[Source document]
╭──

# its goin to be a tough road for me pretty soon...



## razors_edge (Jun 2, 2009)

i know yall dont care because its not ur problem but i thought i should share this with yall...

a couple of years ago back in 05 my friend more like my brother got shot to death while he was walking home, the messed up part is that i was supposed to take him home but i had locked my keys in the car that night so he said he was goin to walk, its only a couple of blocks from where i stay....ANYWAYS he has a son Christoper Jr. and he asked me way before he had him that if anything happens if i could take care of his son and i told him no problem....his baby mother couildnt take care of the kid so she let his aunt adopt the child, so now the aunt is having serious health issues and the baby momma cant be reached so like i promised my friend, im goin to step in and take care of his son like its my own....the kid was born after his dad got killed so he doesnt even know whats goin on, he doesnt even know that his dad is dead....here aare a couple of pics of the boogie man and me

















good thing i have my fiancee to help me out and she has my back no matter what i choose to do....

just tought id share this with yall cuz i dont know what to expect


----------



## blurzredg4 (Oct 23, 2008)

THATS AWESOME MAN....i think he will be happy to know you kept your word. way to step up! much respect to you.


----------



## Indigo Bully Connection (Dec 21, 2006)

I don't know what to tell you to expect, but I do know you are one of the biggest dudes I know right now for stepping up to the plate. Crap's going to change for you ten fold now that you're a father. The right thing to do is to stop partying with your friends and start playing with your son. He is cute as all get out. My aunt just adopted 3 children...two twins and their older sister. She says it's exhausting, but the rewards far out weigh the infringement of your youth. Stuffs going to be tough, but you're going to find yourself smiling at the silliest smallest things that this little boy is going to bring into your life. You now have a reason to keep on keepin on!

╰──

[Data shown]
╭──

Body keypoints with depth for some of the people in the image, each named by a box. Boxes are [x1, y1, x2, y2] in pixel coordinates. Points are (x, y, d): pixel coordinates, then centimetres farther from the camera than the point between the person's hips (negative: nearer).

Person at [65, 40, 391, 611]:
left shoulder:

╰──
╭──

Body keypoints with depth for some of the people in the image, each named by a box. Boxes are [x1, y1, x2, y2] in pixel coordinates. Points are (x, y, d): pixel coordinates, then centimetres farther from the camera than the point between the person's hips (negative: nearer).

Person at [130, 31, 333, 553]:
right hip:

╰──
╭──

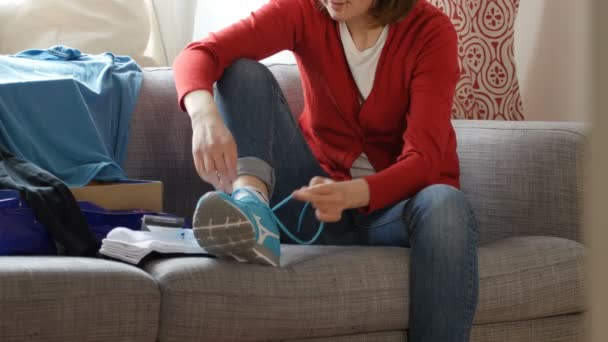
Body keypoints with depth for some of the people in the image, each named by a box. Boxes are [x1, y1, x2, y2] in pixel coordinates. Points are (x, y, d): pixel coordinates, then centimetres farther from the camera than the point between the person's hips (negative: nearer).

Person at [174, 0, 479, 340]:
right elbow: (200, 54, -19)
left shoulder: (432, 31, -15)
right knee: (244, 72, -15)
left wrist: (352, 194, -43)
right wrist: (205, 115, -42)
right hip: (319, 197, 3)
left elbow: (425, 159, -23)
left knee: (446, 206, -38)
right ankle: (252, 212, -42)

╰──

[Questions]
• 1. Reproduce the forum thread word for word, from "good thing i" to "respect to you.".
• 2. Extend the forum thread about stepping in to raise a late friend's son, picking up right after the point where it stops.
The entries have no role here.

[Answers for the tasks]
• 1.
good thing i have my fiancee to help me out and she has my back no matter what i choose to do....

just tought id share this with yall cuz i dont know what to expect


----------



## blurzredg4 (Oct 23, 2008)

THATS AWESOME MAN....i think he will be happy to know you kept your word. way to step up! much respect to you.

• 2.
----------



## Indigo Bully Connection (Dec 21, 2006)

He's going to be watching you like a hawk for the next week to a month before he gets settled in and showing his true colors within his personality. Even then he's going to pick up everything you do and say!


----------



## razors_edge (Jun 2, 2009)

hey thanks Neela n Blurzredg, it means alot to me what yall said.....

ive been knowing this kid since he was born and he already looks and does what i do, but now hes goin to be livin under my roof and im have to be the male figure in his life....its just goin to be harder for me because hes not mentally ill but hes slow because of his dumb a** mother and her stupid ways.....he still has a hard time speaking and hes about to be 5 in november....hes very intelligent though in his own ways


----------



## Indigo Bully Connection (Dec 21, 2006)

Well, do you think he's behind because no one has taken the time to make him think and speak independently? My little cousin was like that before I was put in charge of "raising" him... Now I can't shut that little kid up!


----------



## razors_edge (Jun 2, 2009)

NEELA said:


> Well, do you think he's behind because no one has taken the time to make him think and speak independently? My little cousin was like that before I was put in charge of "raising" him... Now I can't shut that little kid up!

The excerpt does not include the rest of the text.